§ **DIRECTIONS**:
(1) In the text below about Lismer and Ruskin, in what year did Ruskin found the Guild of St. George?
(2) In the text below about Lismer and Ruskin, reproduce word for word the stretch from "Although enormously influential" through "way of living.".

The dearth of students at the Victoria School of Art and Design indicated no lack of interest or enthusiasm on the part of Halifax youth. Enrolment was intentionally kept low because, as Lismer complained to Eric Brown, the governors believed art to be “an exclusive & cultured subject for the edification of the few.”
13
Lismer certainly did not regard art as the exclusive domain of an elite class. He was a product of the English tradition of John Ruskin and William Morris that believed art could dignify and exalt all members of society, especially the poorer classes in a time of mechanization and industrialization. Art education, for Ruskin, was absolutely crucial to the health and happiness of a society. He wrote that “every man in a Christian kingdom ought to be equally well educated,”
14
and to that end Ruskin gave art lessons to labourers at the Working Men's College in London and to the girls of Winnington Hall, a finishing school in Cheshire.

Although enormously influential across Britain and America, Ruskin's ideas were especially powerful and popular in the Sheffield of Lismer's youth. In 1871 Ruskin had founded the Guild of St. George to provide working-class men with a liberal education as well as what he called a “beautiful, peaceful, and fruitful” way of living.
15
In 1875 the guild's museum, ultimately known as the Ruskin Museum, was established in a Sheffield suburb. It housed Ruskin's collection of paintings, drawings and manuscripts, but also minerals, ornithological prints and architectural mouldings—all assembled by Ruskin to stimulate the eyes and minds of working-class men and women.

§ **SUPPLIED INFORMATION**:
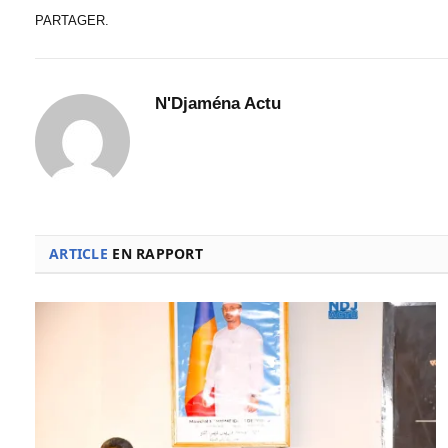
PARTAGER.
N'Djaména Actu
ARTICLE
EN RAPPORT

...

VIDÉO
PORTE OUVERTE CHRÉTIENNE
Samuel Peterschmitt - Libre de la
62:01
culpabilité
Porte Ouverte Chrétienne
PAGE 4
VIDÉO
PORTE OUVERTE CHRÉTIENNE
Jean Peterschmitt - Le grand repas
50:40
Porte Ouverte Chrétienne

--

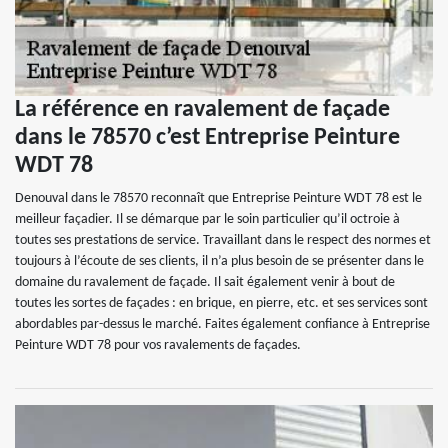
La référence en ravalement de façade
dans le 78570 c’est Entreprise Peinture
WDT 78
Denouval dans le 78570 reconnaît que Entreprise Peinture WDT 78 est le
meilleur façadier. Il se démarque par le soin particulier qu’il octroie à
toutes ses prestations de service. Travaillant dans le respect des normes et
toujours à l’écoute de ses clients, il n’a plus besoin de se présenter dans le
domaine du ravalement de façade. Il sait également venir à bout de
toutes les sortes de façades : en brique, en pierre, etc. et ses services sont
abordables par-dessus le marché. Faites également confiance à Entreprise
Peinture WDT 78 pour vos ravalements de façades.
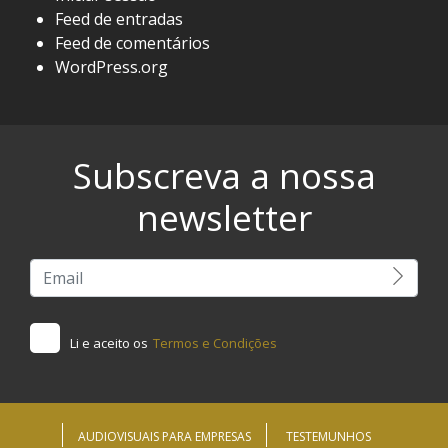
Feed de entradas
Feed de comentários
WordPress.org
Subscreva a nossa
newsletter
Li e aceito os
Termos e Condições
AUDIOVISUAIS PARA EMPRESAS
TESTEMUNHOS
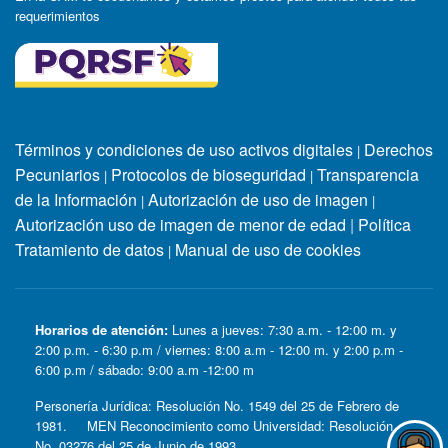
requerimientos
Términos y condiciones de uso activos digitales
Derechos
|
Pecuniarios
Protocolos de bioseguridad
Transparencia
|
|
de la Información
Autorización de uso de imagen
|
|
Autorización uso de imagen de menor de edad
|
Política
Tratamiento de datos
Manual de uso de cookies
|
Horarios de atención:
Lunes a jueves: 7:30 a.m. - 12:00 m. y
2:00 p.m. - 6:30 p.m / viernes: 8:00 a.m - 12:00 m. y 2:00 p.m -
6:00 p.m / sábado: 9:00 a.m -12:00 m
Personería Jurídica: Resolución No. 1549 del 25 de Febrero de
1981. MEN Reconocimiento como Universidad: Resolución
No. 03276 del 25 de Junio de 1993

§ **RESULTS OF THE TASKS**:
(1) 1871

(2)
Although enormously influential across Britain and America, Ruskin's ideas were especially powerful and popular in the Sheffield of Lismer's youth. In 1871 Ruskin had founded the Guild of St. George to provide working-class men with a liberal education as well as what he called a “beautiful, peaceful, and fruitful” way of living.